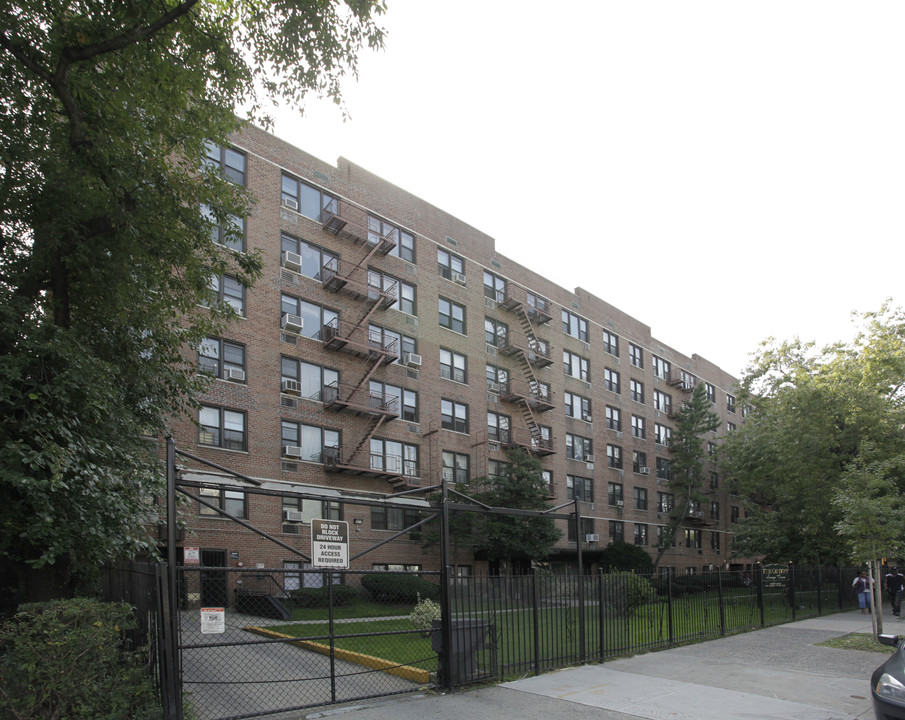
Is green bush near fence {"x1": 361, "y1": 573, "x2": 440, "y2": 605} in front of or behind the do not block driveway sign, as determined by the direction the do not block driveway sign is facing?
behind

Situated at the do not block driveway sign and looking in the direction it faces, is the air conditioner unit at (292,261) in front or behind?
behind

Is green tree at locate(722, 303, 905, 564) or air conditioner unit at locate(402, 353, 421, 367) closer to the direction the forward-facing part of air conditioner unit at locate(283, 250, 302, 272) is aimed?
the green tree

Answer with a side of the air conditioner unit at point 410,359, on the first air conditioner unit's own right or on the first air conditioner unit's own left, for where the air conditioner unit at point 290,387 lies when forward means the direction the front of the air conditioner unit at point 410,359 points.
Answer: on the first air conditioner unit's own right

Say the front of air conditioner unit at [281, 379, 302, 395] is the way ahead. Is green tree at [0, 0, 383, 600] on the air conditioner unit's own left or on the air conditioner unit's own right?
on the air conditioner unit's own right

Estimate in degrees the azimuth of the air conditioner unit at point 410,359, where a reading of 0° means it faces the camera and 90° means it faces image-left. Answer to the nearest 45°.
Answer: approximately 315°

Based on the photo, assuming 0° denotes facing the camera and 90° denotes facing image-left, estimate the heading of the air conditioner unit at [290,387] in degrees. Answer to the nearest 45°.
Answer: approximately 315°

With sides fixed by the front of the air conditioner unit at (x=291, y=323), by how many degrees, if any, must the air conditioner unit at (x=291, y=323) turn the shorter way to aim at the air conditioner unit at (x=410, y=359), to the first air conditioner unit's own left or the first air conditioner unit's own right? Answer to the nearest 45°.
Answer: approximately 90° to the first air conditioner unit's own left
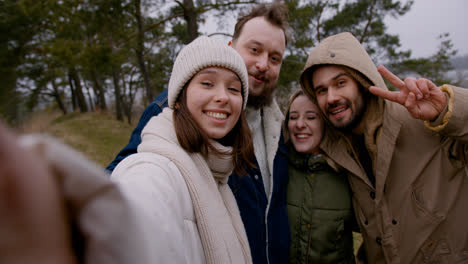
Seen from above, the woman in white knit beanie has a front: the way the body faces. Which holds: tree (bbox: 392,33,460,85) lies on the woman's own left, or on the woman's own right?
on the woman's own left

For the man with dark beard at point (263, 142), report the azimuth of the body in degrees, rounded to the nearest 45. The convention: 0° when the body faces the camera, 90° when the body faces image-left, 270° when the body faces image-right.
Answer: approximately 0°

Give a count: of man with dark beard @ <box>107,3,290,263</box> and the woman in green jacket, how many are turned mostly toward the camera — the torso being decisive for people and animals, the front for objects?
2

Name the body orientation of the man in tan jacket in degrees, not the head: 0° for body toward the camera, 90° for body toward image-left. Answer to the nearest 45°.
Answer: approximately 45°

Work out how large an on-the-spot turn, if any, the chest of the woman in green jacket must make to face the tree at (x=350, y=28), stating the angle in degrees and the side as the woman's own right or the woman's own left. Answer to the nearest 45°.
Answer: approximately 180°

:: PROBLEM TO SOLVE ::
Rewrite the listing from the line containing "Is green tree at locate(722, 303, 905, 564)" down to the line containing "the green tree", swapping "forward-facing part" for "front" and leaving everything else unchanged.

:: REPLY TO THE EXERCISE ::
Is green tree at locate(722, 303, 905, 564) or air conditioner unit at locate(402, 353, 421, 367) closer to the direction the front of air conditioner unit at locate(283, 250, 302, 272) is aimed?
the green tree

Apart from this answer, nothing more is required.